Site icon NTD Indonesia

Ekonomi China Melambat Seiring Daya Beli Konsumen Melemah

Ekonomi China mengalami lonjakan di kuartal kedua berkat peningkatan ekspor menjelang diberlakukannya tarif baru.. Namun, analis memperingatkan adanya risiko yang akan meningkatkan tekanan pada ekonomi China. Berikut detailnya.

Ekonomi China mencatat pertumbuhan PDB 5,2% pada kuartal April -Juni. Angka ini sedikit menurun dari periode sebelumnya, namun melampaui perkiraan analis. Hal ini disebabkan banyak pabrik mempercepat pengiriman untuk memanfaatkan peluang tarif.

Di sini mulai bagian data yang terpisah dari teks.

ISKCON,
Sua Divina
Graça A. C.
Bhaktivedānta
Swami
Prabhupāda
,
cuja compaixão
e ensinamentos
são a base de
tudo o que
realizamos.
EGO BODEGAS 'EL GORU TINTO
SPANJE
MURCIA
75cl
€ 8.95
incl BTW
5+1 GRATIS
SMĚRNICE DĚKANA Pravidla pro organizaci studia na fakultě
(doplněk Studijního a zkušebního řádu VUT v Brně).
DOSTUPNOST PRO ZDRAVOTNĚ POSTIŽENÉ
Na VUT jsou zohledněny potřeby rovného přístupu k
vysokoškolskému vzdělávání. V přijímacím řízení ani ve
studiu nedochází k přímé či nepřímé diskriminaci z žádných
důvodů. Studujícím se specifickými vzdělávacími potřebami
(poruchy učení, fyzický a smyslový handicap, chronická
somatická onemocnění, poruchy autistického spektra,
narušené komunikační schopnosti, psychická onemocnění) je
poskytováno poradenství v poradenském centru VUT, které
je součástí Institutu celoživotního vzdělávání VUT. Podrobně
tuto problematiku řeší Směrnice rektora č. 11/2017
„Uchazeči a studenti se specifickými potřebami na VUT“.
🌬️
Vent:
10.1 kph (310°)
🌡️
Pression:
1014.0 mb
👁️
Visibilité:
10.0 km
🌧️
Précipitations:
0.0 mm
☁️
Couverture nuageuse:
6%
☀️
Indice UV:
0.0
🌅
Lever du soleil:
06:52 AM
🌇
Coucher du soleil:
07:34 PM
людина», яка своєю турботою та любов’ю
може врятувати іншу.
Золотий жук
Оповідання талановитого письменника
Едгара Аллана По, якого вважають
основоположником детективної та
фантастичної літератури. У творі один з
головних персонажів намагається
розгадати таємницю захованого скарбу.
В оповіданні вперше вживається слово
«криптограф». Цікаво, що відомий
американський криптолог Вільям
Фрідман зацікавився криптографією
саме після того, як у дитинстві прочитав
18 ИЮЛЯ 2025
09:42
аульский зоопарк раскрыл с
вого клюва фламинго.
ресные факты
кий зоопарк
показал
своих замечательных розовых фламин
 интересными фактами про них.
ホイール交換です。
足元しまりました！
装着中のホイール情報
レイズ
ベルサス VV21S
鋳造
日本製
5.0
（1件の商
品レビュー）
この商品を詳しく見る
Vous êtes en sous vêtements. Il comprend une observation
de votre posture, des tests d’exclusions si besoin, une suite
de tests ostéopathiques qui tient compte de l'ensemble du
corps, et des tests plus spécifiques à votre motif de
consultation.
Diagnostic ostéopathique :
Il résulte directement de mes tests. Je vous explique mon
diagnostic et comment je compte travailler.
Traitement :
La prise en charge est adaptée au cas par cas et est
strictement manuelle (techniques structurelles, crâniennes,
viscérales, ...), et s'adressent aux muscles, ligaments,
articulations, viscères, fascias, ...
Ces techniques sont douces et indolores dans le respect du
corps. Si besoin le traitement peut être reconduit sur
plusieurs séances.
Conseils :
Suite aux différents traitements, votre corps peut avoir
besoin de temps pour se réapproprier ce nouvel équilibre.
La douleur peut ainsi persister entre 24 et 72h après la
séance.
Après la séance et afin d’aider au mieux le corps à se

Namun investor bersiap menghadapi potensi turunnya ekspor kedepannya. Data lain juga menunjukkan beberapa sektor ekonomi yang sedang lesu. Penjualan ritel melambat tajam pada bulan Juni, mencapai level terendah sejak awal tahun. Sektor properti yang kian terpuruk, dengan harga properti yang terus turun dalam 8 bulan. Kondisi ini memberikan tekanan bagi pemerintah untuk melakukan lebih banyak langkah stimulus. Para pembuat kebijakan telah mengambil tindakan seperti meningkatkan belanja infrastruktur, subsidi konsumen serta pelonggaran kebijakan moneter.

Investor tengah menanti pertemuan Politbiro di akhir Juli, berharap ada keputusan stimulus tambahan. Mereka berharap pemerintah akan meningkatkan belanja jika data ekonomi terus menurun. Namun deflasi dan permintaan domestik yang lemah akan sulit mendorong aktivitas ekonomi kembali, membuat target pertumbuhan 5% menjadi tugas berat.

Lesunya sektor properti juga belum menunjukkan tanda-tanda perbaikan. Data terkini menunjukkan harga rumah pada Juni merosot tajam. China juga menghadapi deflasi, turunnya permintaan pasar serta konflik geopolitik dengan AS.